Esta tarde, la estación de Sants ha sido escenario de nuevas quejas entre los usuarios de Cercanías a raíz del reiterado incumplimiento de los servicios mínimos en casi todas las líneas, a pesar de la reciente desconvocatoria de la huelga de los maquinistas. La situación ha generado desconfianza y malestar entre los pasajeros que dependen del tren para desplazarse
Reclamaciones de usuarios atrapados
María de la Encarnación Palomo, que llevaba más de tres horas esperando un tren R11 con destino a Girona, ha expresado con contundencia: "De Rodalies no te puedes fiar. Sabes cuándo vienes, pero no sabes cuándo vuelves o si vuelves". Por su parte, Mónica Servera, atrapada sin poder volver a Sant Celoni desde las 14:00 horas, ha afirmado: "Los servicios mínimos no funcionan.

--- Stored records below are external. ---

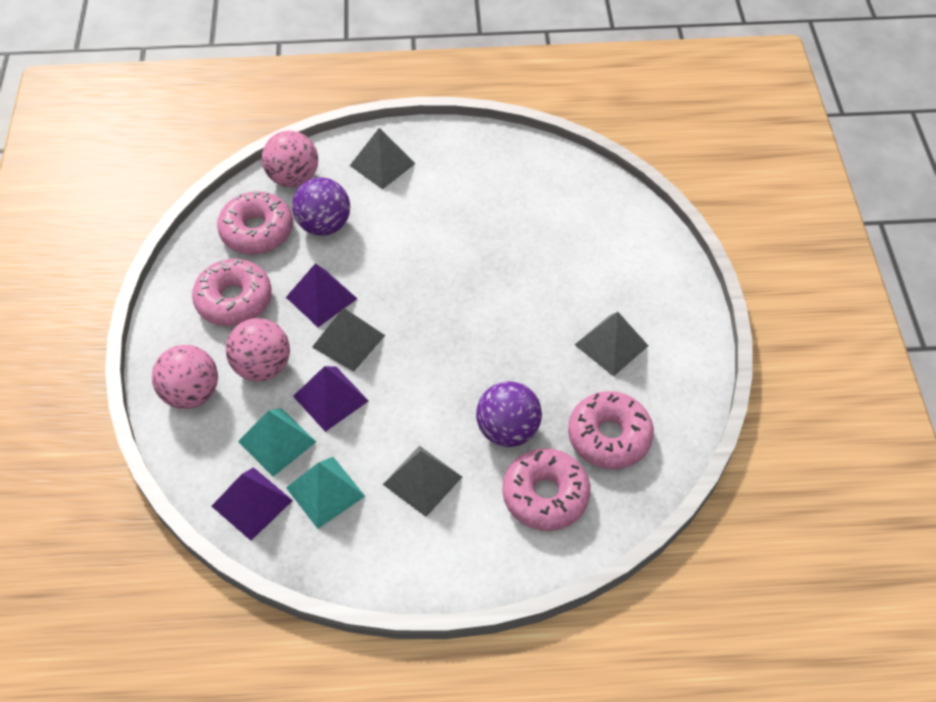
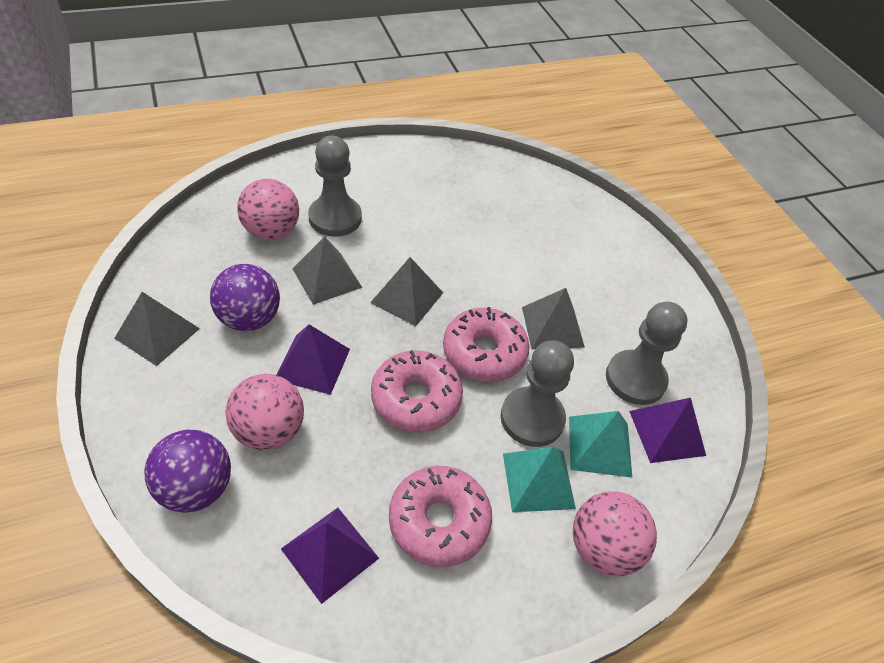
grey pawn: 0 -> 3
pink donut: 4 -> 3

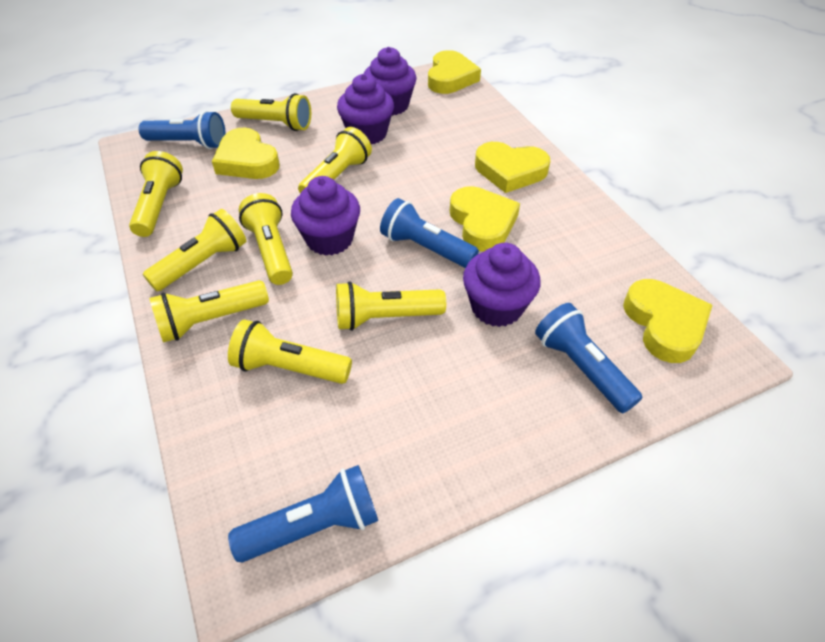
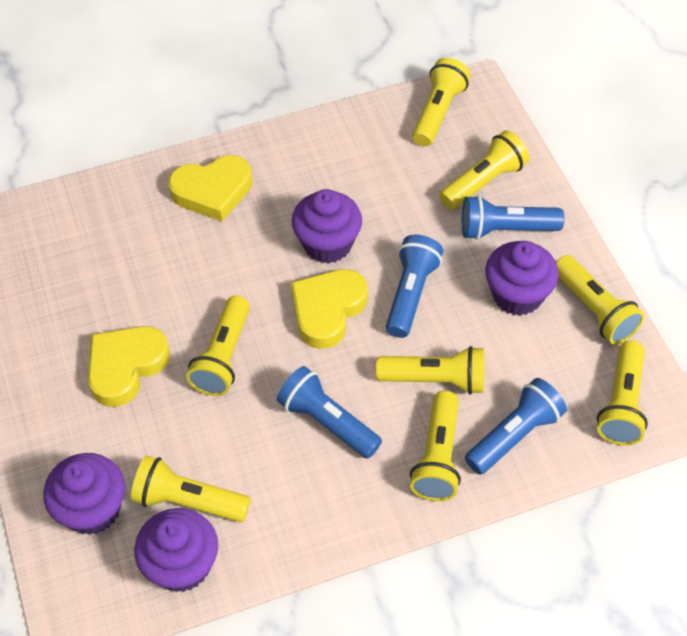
yellow heart: 5 -> 3

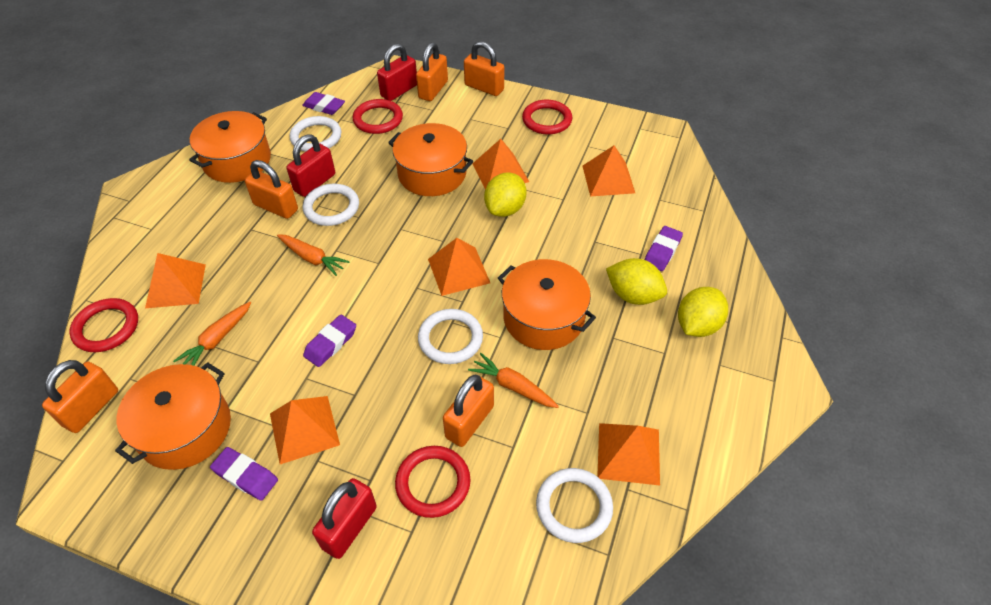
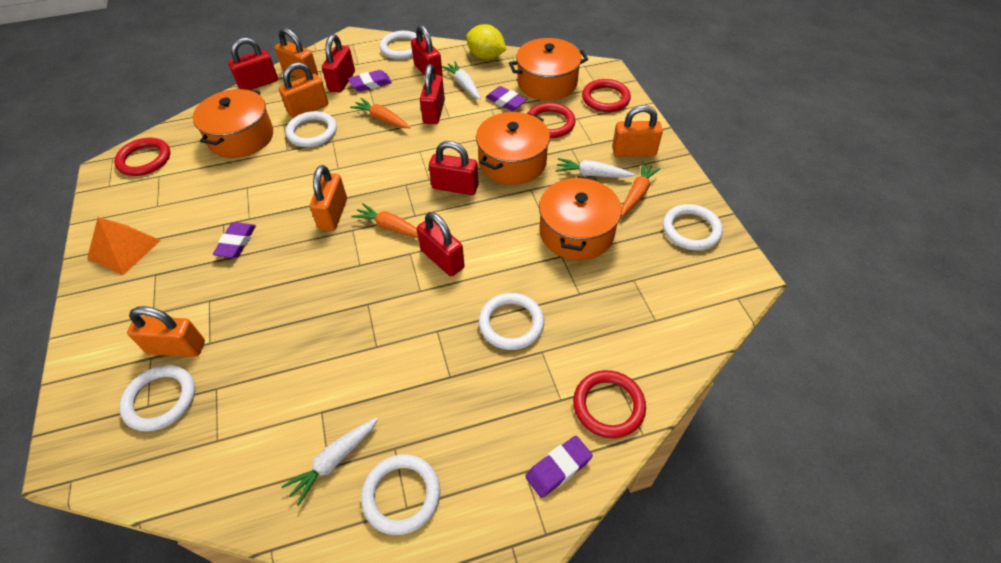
orange pyramid: 6 -> 1
red padlock: 3 -> 6
white carrot: 0 -> 3
white ring: 4 -> 6
yellow lemon: 3 -> 1

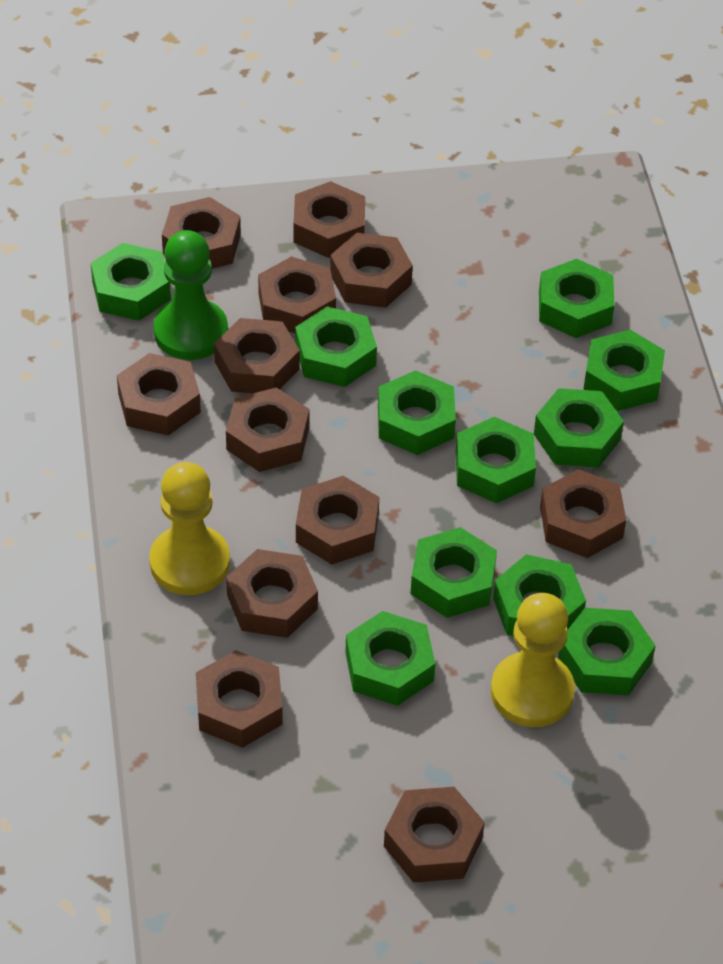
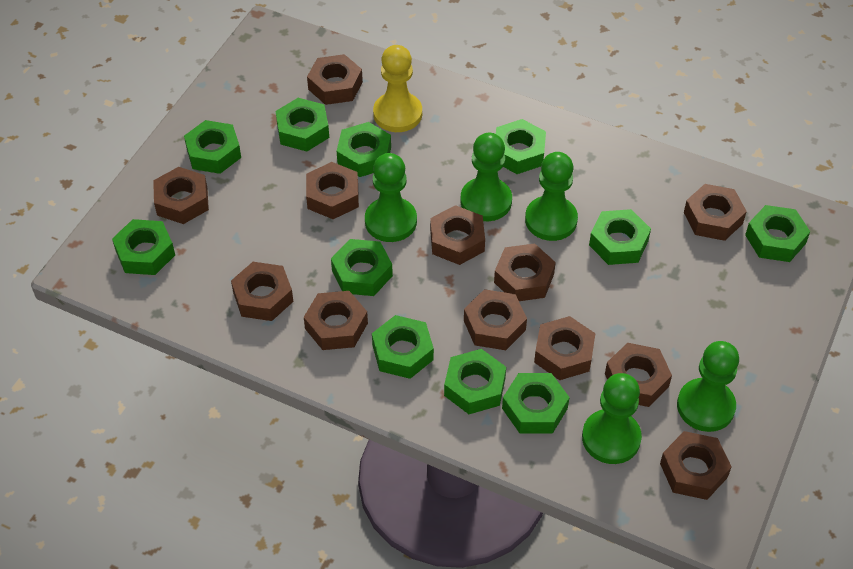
green pawn: 1 -> 5
yellow pawn: 2 -> 1

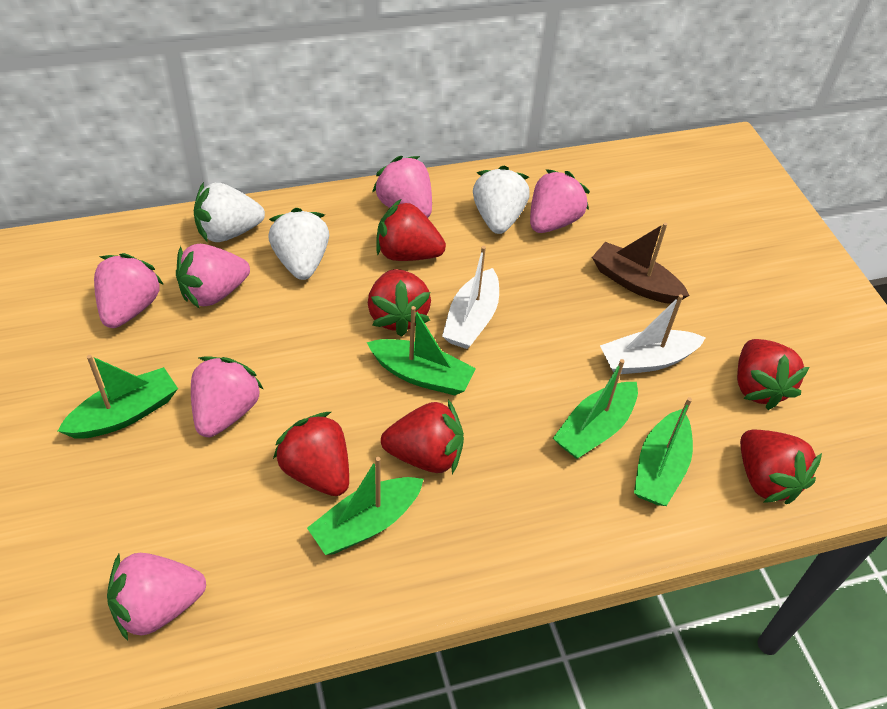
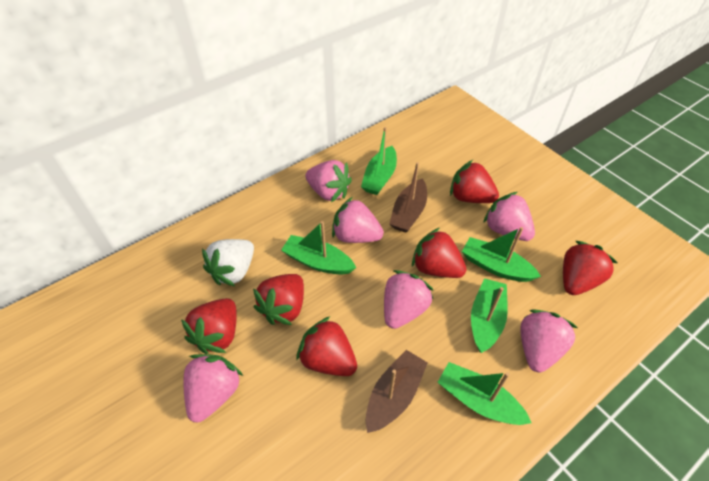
brown boat: 1 -> 2
white boat: 2 -> 0
white strawberry: 3 -> 1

Desde las 14.00 horas estoy esperando un tren que me devuelva a Sant Celoni".
Un maestro ofrece apoyo solidario a los viajeros afectados
Ante este colapso ferroviario, el maestro de una escuela situada en el barrio barcelonés de Sants, Isidre Fàbrega, ha decidido poner a disposición su vehículo para facilitar el regreso a Girona a los viajeros que se encuentran 'tirados' sin opción clara de coger un tren. En sus palabras: "Al ver la huelga y los problemas que arrastramos hace días, decidí ir con coche a Barcelona desde Girona".
Fàbrega, conductor de un Toyota Yaris con tres plazas libres —el copiloto y dos asientos detrás— detalla: "Soy maestro y no es muy agradable llegar tarde. Hay un grupo de Telegram de usuarios del tren de Girona donde ofrezco mi coche a quien lo necesite". Esta mañana ya ha hecho el trayecto bajando una usuaria hacia Barcelona y ahora está subiendo otra pasajera que había quedado atrapada en Sants después de intentar utilizar la media distancia.
A pesar de que se ha desconvocado la huelga, Fàbrega mantiene su plan para el próximo par de días: "Yo seguiré viniendo mañana y pasado mañana con el coche. No te puedes arriesgar a quedar bloqueado". Además, reflexiona sobre el origen del caos actual asegurando que se trata de una "guerra sucia entre Renfe y Adif; hace tiempo que se tiran los trastos a la cabeza. La cuestión es sobrevivir haciendo el trabajo posible y perder poco tiempo".
Lamentos de los viajeros atrapados en Sants
Mònica Servera, otra usuaria perjudicada por los retrasos, explica cómo llegó bien esta misma madrugada con un servicio mínimo programado para las 07:07 horas, pero denuncia las dificultades para volver: "No sé cómo volveré; nos hicieron subir en un tren hacia Portbou, pero finalmente no salió y nos hicieron bajar". Sobre esto comenta decepcionada: "Se lo he preguntado a la maquinista; me dijo que lo sentía, pero tenía estas órdenes y nada más. Estoy en shock porque no tengo alternativa para llegar a Sant Celoni", concluye.
Por otro lado, Maria Encarnación Palomo se ha mostrado frustrada porque el R11 previsto para las 15:16 horas ni siquiera salió dos horas después. Detalla así los hechos: "El R11 de las 15.46 h se canceló; después nos dijeron salida inmediata por el tren siguiente (16:16 h) pero finalmente la maquinista reconoció que pintaba mal (17:16 h). Nos hicieron bajar poniendo el cartel 'fuera de servicio'", añade Palomo.
Además recuerda que coger el AVE, tampoco parece una opción viable debido al número limitado de plazas disponibles y a los retrasos acumulados durante estos días. "Hace cuatro años trabajo aquí y nunca había visto este nivel de incertidumbre en el transporte", sentencia Maria Encarnación Palomo.